> **Document passage**:
__________________________________________________

Paper Information

Title: 

ASSESSING THE EFFECT OF FGF-2 ON MYELIN REPAIR IN MOUSE OPTIC NERVE AND CHIASM USING VISUAL EVOKED POTENTIAL RECORDING

Type: POSTER
Author(s): DEHGHAN SAMANEH,POURABD ALHOSSEINI F.,JAVAN MOHAMMAD,MIRNAJAFIZADEH S.J.
 
 
 
Name of Seminar: IRANIAN CONGRESS OF PHYSIOLOGY AND PHARMACOLOGY
Type of Seminar:  CONGRESS
Sponsor:  PHYSIOLOGY AND PHARMACOLOGY SOCIETY, MASHHAD UNIVERSITY OF MEDICAL SCIENCE
Date:  2009Volume 19
 
 
Abstract: 

Introduction: Demyelination in CNS, is usually followed by remyelination. However chronic lesions with subsequent functional impairment are resulted from eventual failure of remyelination process as seen in multiple sclerosis. Remyelination is the process through which oligodendrocyte progenitor cells (OPCs) restore new myelin sheathes around demyelinated axons. Factors which increase OPCs proliferation, migration and differentiation could be used to improve remyelination. In current study the repairing effect of FGF-2 on lysolecithin induced demyelination in mouse chiasm and optic nerve was investigated.

__________________________________________________

> **Dataset excerpts**:

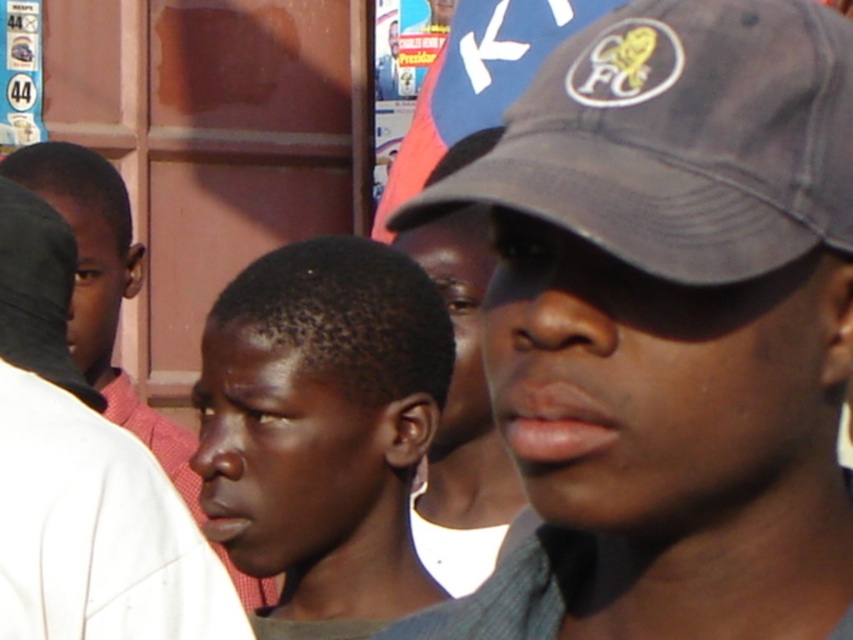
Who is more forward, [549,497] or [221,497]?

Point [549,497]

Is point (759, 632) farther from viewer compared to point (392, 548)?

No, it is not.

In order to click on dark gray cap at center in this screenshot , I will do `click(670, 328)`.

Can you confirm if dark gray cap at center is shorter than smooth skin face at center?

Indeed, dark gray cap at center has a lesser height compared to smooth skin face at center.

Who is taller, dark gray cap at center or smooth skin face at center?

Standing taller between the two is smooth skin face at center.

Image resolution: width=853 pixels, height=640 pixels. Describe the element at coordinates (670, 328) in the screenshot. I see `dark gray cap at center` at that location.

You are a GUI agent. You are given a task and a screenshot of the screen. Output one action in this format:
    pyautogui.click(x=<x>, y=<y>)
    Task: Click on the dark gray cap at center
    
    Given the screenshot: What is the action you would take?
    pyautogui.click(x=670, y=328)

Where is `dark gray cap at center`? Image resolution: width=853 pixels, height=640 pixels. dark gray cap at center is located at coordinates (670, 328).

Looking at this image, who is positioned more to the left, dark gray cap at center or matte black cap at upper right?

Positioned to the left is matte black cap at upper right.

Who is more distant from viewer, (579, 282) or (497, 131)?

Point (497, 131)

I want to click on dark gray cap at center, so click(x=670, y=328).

__________________________________________________

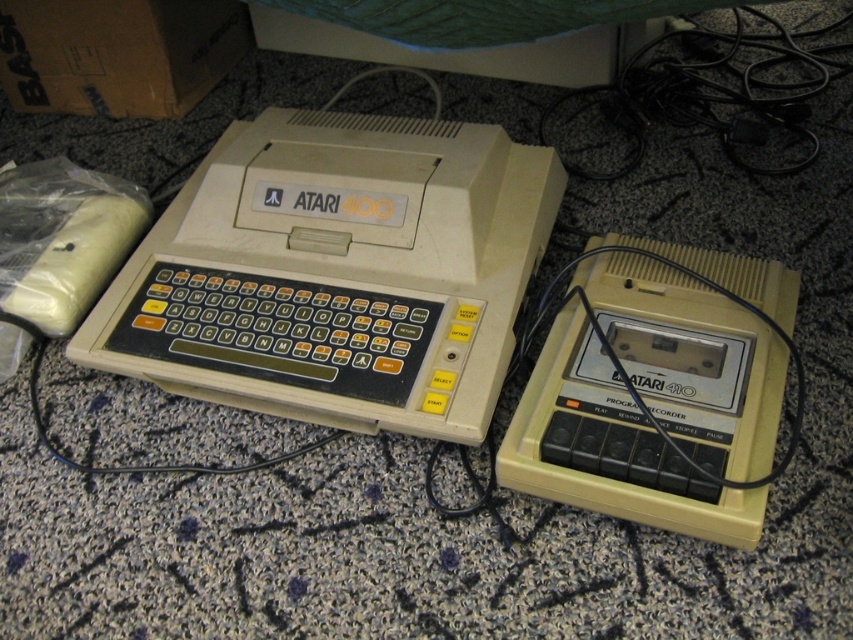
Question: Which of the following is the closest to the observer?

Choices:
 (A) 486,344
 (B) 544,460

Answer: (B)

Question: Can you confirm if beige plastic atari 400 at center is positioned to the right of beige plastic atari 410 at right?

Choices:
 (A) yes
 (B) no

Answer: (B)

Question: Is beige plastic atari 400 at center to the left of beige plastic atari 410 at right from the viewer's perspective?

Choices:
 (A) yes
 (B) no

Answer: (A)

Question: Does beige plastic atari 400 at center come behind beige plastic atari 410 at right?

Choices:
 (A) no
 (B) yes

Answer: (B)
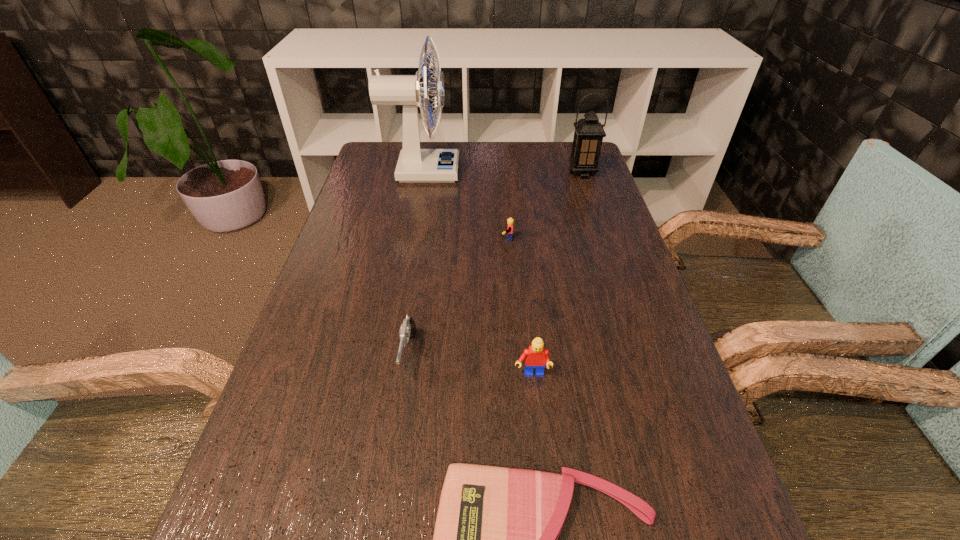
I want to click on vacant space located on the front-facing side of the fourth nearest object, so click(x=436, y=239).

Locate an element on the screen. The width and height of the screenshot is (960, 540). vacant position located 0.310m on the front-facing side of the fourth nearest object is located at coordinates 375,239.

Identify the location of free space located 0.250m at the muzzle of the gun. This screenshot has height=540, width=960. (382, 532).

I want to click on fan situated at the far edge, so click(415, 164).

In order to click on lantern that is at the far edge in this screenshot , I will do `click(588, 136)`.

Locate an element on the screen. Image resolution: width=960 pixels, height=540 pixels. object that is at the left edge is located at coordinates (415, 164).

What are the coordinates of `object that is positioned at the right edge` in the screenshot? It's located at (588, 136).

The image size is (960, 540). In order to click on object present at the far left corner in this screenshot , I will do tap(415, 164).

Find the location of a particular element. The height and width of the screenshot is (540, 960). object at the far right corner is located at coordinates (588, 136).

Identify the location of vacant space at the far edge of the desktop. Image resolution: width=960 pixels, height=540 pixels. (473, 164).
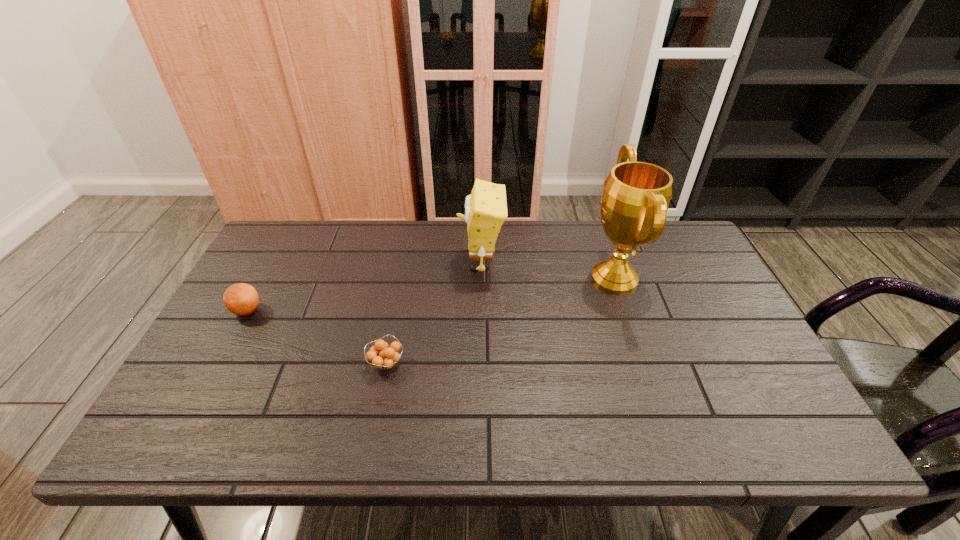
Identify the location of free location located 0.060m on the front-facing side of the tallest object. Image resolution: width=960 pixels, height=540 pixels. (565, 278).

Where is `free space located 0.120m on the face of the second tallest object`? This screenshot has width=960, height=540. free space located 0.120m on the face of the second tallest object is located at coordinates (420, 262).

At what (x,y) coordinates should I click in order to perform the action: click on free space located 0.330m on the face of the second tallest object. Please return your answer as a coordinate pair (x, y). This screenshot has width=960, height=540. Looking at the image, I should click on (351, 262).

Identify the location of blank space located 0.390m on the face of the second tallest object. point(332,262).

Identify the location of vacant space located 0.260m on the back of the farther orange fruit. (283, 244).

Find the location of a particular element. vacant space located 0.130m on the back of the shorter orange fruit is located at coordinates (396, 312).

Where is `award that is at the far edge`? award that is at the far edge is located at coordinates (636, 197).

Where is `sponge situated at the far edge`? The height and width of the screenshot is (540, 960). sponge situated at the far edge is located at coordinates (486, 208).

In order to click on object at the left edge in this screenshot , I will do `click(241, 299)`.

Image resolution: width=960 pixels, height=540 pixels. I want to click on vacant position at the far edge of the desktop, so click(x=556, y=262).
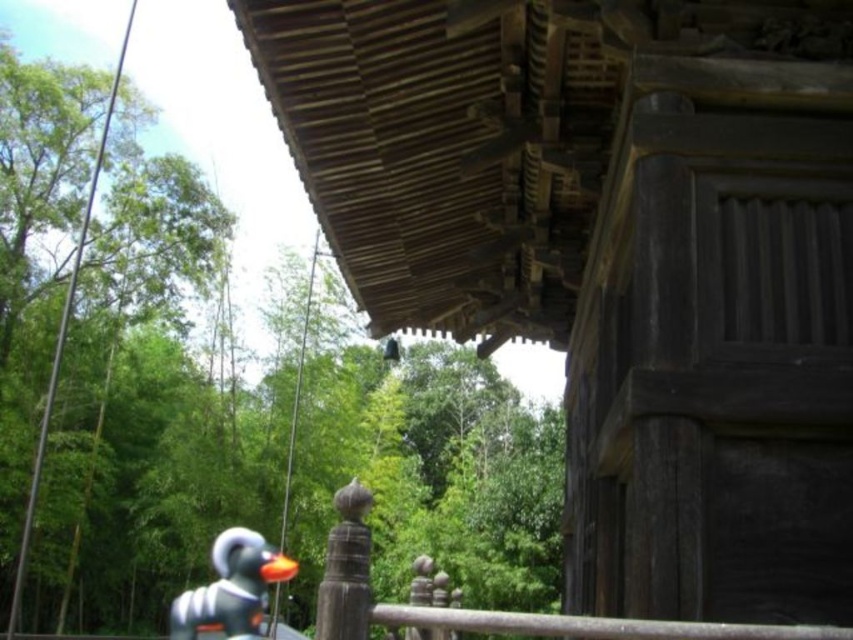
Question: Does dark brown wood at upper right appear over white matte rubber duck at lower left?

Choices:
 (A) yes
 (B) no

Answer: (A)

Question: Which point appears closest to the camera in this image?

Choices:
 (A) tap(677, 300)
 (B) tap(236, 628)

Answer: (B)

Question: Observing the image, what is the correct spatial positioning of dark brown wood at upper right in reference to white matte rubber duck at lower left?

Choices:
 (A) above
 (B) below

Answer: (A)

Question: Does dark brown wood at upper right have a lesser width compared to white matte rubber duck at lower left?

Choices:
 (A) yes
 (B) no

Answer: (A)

__________________________________________________

> **Your objective**:
Reproduce the abstract on FGF-2 and myelin repair from "Introduction: Demyelination in" to "nerve was investigated.", replacing "axons" with "nerve fibers". The entries are not required for the following work.

> **Exercise output**:
Introduction: Demyelination in CNS, is usually followed by remyelination. However chronic lesions with subsequent functional impairment are resulted from eventual failure of remyelination process as seen in multiple sclerosis. Remyelination is the process through which oligodendrocyte progenitor cells (OPCs) restore new myelin sheathes around demyelinated nerve fibers. Factors which increase OPCs proliferation, migration and differentiation could be used to improve remyelination. In current study the repairing effect of FGF-2 on lysolecithin induced demyelination in mouse chiasm and optic nerve was investigated.